• Exercise passage:
Presented to
Subcommittee on Commerce, Trade and Consumer Protection within the Committee on Energy and Commerce of the United States House of Representatives
Thursday, April 18, 2002
Chairman Sterns, distinguished members of the committee, thank you for the opportunity to testify concerning the merits of H.R. 2037 today. I am H. Sterling Burnett. I work for the National Center for Policy Analysis (NCPA), a non-partisan, non-profit research institute based in Dallas that promotes innovative private sector solutions to public policy problems. In my capacity as Senior Fellow with the NCPA, I have worked on firearms issues in general, and the municipal lawsuits against firearms manufacturers, wholesalers and retailers in particular for more than five years. One example of my work on this issue is, "Suing Gun Manufacturers: Hazardous To Our Health" which details the significant public policy and legal problems with the lawsuits currently being pursued by approximately 30 cities and counties against the firearms industry. This paper appears in the Spring 2001 Texas Review of Law & Politics . I offer this law review article as a written supplement to my testimony here today.
Rather than examine the merits of the lawsuits, as my study does, I wish to address today why H.R. 2037 is an appropriate response to the threat that municipal lawsuits aimed at gun makers pose, and propose a couple of revisions that I would argue would improve the bill.

• Raw data:
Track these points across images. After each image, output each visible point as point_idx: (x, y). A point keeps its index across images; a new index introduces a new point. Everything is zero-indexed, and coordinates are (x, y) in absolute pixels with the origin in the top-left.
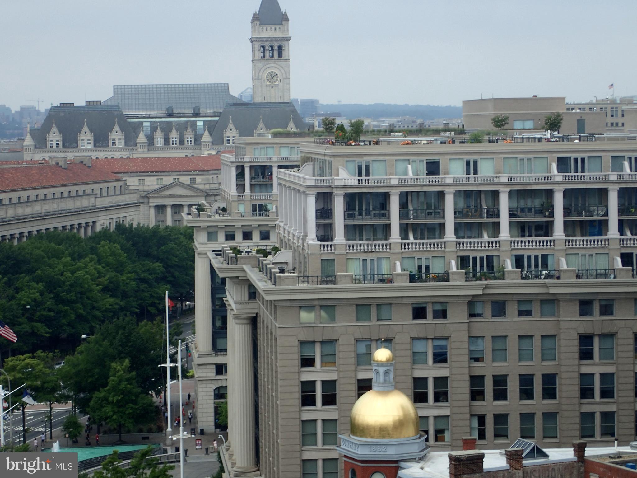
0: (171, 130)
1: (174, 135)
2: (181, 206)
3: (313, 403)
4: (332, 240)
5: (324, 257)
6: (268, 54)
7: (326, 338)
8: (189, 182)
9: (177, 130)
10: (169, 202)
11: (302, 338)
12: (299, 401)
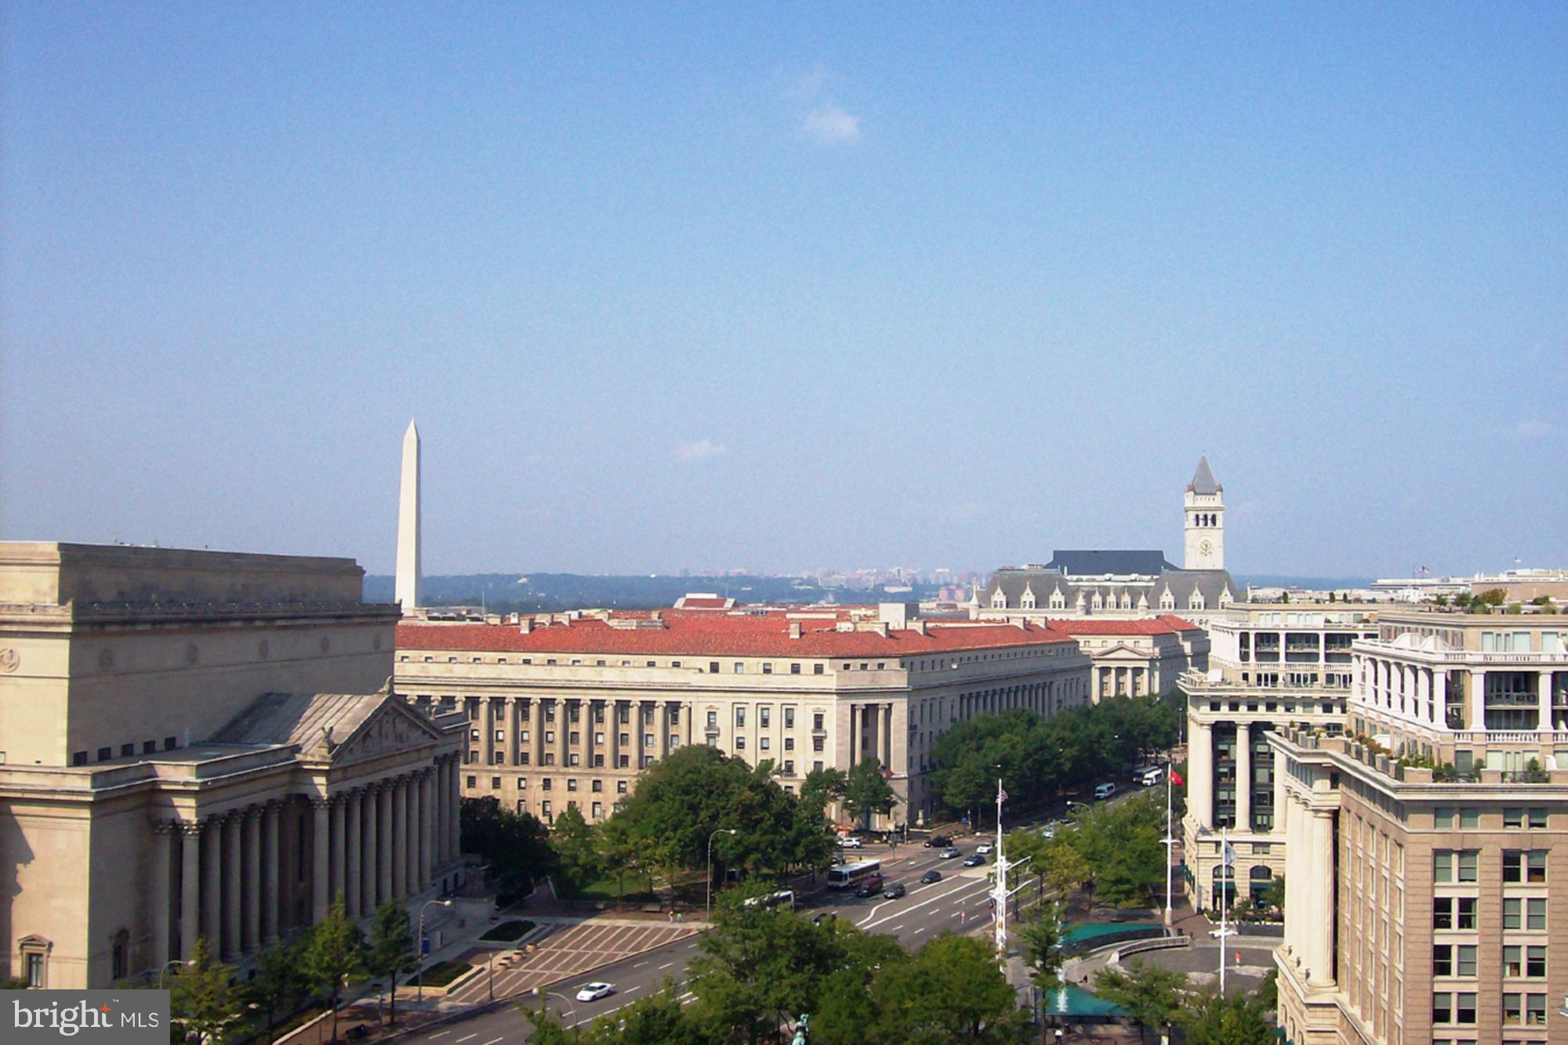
0: (1109, 594)
1: (1112, 598)
2: (1125, 669)
3: (1448, 926)
4: (1463, 728)
5: (1459, 748)
6: (1201, 523)
7: (1467, 847)
8: (1132, 646)
9: (1115, 594)
10: (1114, 665)
11: (1438, 845)
12: (1429, 923)
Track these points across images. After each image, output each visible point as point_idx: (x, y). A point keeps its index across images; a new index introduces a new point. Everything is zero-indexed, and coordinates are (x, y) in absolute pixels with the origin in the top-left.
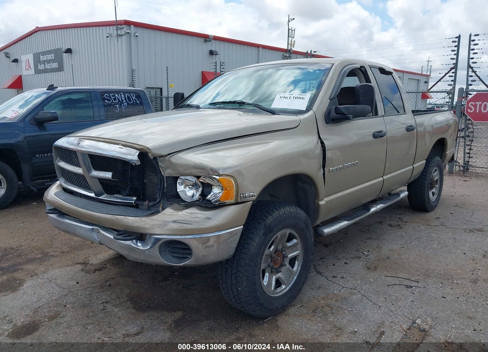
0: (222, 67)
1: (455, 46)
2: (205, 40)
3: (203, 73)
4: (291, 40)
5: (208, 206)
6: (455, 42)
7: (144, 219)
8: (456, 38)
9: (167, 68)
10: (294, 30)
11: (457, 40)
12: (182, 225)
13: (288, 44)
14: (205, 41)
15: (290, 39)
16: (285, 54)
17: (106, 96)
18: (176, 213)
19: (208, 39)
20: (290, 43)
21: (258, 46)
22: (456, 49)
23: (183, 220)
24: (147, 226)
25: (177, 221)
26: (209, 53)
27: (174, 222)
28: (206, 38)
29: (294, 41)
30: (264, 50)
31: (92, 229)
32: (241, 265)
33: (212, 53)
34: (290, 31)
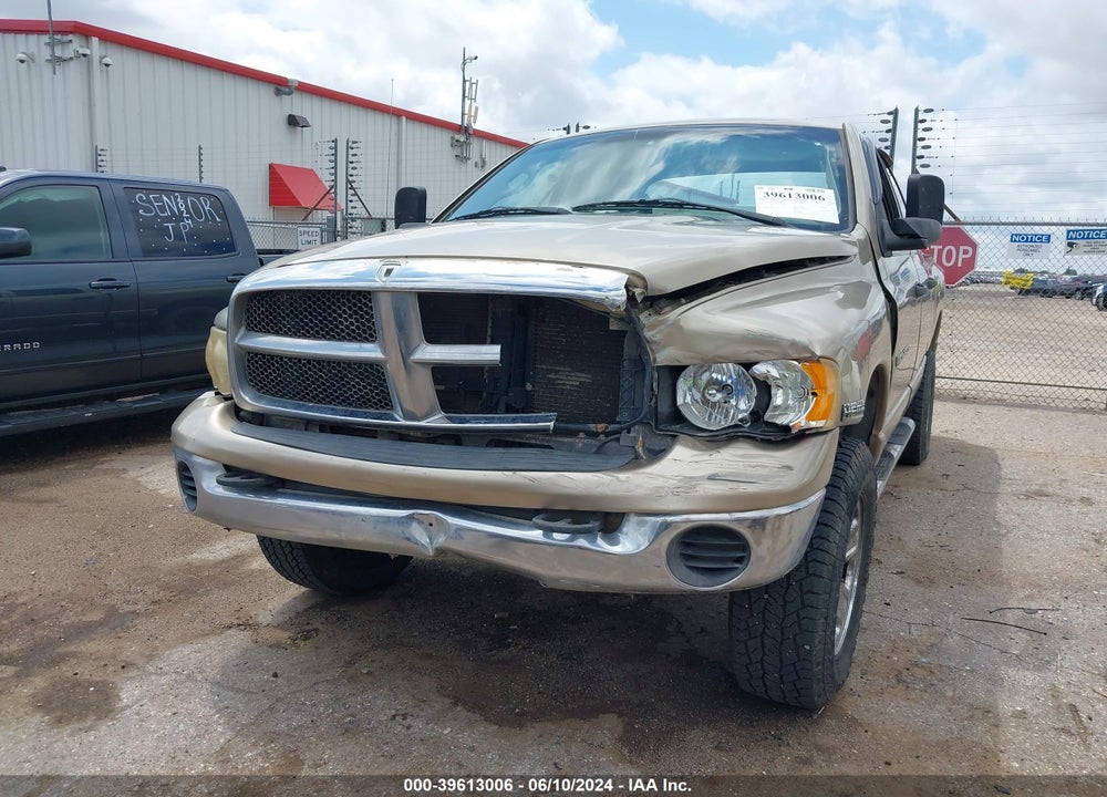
0: (351, 152)
1: (888, 131)
2: (277, 89)
3: (271, 166)
4: (470, 106)
5: (773, 438)
6: (887, 122)
7: (623, 476)
8: (889, 113)
9: (200, 148)
10: (477, 83)
11: (891, 118)
12: (735, 485)
13: (463, 114)
14: (278, 93)
15: (467, 102)
16: (457, 137)
17: (140, 198)
18: (706, 457)
19: (283, 88)
20: (466, 112)
21: (397, 113)
22: (889, 136)
23: (730, 474)
24: (640, 492)
25: (717, 475)
26: (286, 122)
27: (712, 478)
28: (279, 85)
29: (477, 109)
30: (411, 124)
31: (411, 517)
32: (814, 590)
33: (293, 121)
34: (468, 84)
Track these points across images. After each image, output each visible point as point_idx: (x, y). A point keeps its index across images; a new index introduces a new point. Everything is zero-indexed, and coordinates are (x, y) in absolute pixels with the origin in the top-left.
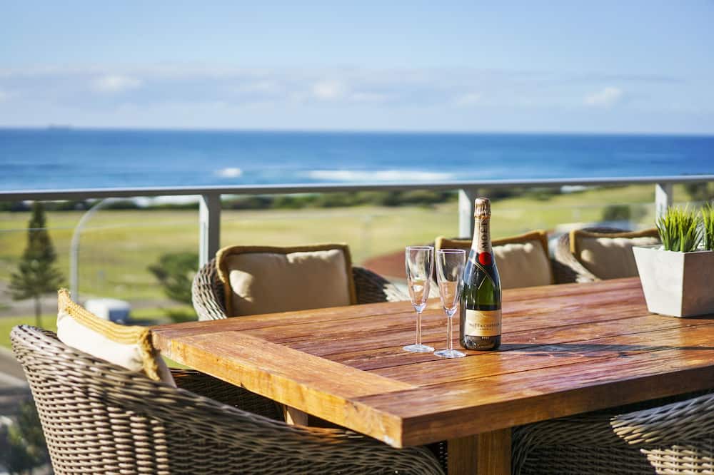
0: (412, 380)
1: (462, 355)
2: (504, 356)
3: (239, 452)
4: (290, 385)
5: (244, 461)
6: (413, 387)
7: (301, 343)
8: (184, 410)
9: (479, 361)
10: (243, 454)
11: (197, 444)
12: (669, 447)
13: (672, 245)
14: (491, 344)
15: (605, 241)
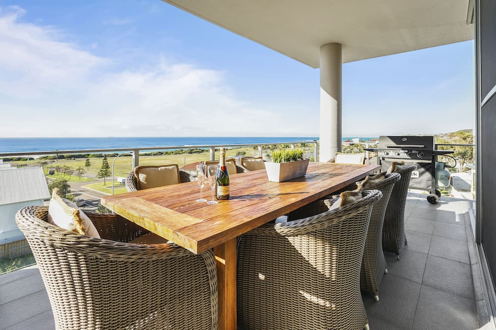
0: (199, 217)
1: (217, 202)
2: (231, 202)
3: (123, 263)
4: (151, 223)
5: (125, 266)
6: (201, 221)
7: (159, 201)
8: (93, 249)
9: (224, 205)
10: (125, 263)
11: (102, 262)
12: (297, 236)
13: (276, 160)
14: (227, 198)
15: (249, 160)
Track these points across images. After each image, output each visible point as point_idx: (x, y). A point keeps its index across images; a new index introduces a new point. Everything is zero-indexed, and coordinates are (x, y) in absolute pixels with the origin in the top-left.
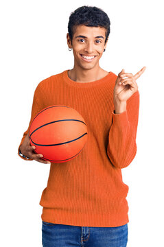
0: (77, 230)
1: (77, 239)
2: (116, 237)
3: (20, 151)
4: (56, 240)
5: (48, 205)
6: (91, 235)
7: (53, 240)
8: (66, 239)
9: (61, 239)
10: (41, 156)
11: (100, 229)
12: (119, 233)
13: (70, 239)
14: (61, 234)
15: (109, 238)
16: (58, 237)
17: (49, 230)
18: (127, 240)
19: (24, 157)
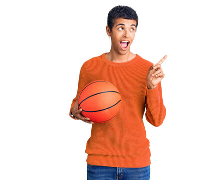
0: (113, 170)
1: (114, 177)
2: (142, 175)
3: (71, 113)
4: (98, 178)
5: (91, 153)
6: (124, 173)
7: (96, 178)
8: (105, 177)
9: (102, 177)
10: (89, 119)
11: (131, 169)
12: (144, 172)
13: (108, 176)
14: (101, 173)
15: (137, 175)
16: (100, 175)
17: (93, 170)
18: (149, 177)
19: (74, 117)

• Exercise brief:
Continue the testimony on H.R. 2037 from its last sentence.

• Answer to this exercise:
Gun control activists, mayors and trial lawyers complain that legislation banning gun lawsuits usurps local authority and threatens public safety. Quite the opposite is true: if H.R. 2037 becomes law, the public will owe the legislature a debt of gratitude since the bill defends democracy, the economy and the public from harm.
The U. S. does not have a pure free-market economy with respect to consumer goods. As part of the political process, legislatures control, limit or prohibit access to some products, such as tobacco, guns and prescription drugs. It’s a delicate balancing act to give a free people access to certain products while maximizing public safety.
These lawsuits are an attempt to circumvent the will of the majority as expressed through the legislature with the determinations of the judiciary. Several of the mayors and district attorney`s have admitted as much upon filing their suits by stating that the lawsuits are not really about money but rather about changing the way the firearm industry does business. Shaping an industry`s business practices is regulation pure and simple.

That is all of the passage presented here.